El hecho es que cuando desperté ya no estaba en la cama, lo que me preocupó doblemente. No sabía si debía levantarme a averiguar o hacerme el enfermo, un recurso del que no se debe abusar aunque sea infalible. En esa época era el estómago el que fallaba en los momentos engorrosos. Ahora que soy grande es la cabeza, más difícil de verificar la veracidad del malestar. Finalmente, opté por salir de la cama a explorar la situación y me llevé una sorpresa: mi hermana estaba en casa, también mi mamá y mis tíos. No así mis primos, lo que era una lástima porque me entiendo bien con ellos.

El ambiente no era el acostumbrado en las reuniones familiares. De inmediato sospeché que era la continuación del asunto de mi papá de la noche anterior. Yo era el único en pijama. Cuando aparecí en la sala todos me abrazaron y me besaron como si fuese mi cumpleaños, que no era. Mi hermana estaba al lado de mi mamá, vestida sin el uniforme del colegio, con cara de haber llorado bastante.

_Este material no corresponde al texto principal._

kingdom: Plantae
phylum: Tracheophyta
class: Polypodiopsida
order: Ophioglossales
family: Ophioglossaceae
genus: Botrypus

Mi mamá tenía la misma cara de la noche anterior. La peor cara era la de mi abuela, la mamá de mi papá, famosa por lo severa. Creo se molestó conmigo porque yo no estaba triste. Eso lo entiendo ahora, retrospectivamente. Ese día solamente sentí que estaba enojada conmigo sin razón, puesto que no era culpa mía si no me habían despertado para ir al colegio, tampoco que su hijo se hubiese muerto. Y del trompo no podía saber que estaba roto, porque yo había escondido los pedazos en un escondite secreto detrás del armario. Mi mamá me llamó para que fuera junto a ella, me abrazó muy fuerte y así se quedó un rato largo, abrazándome, casi ahogándome con un pañuelo que tenía alrededor del cuello. Hacía frío esa mañana dentro de la casa.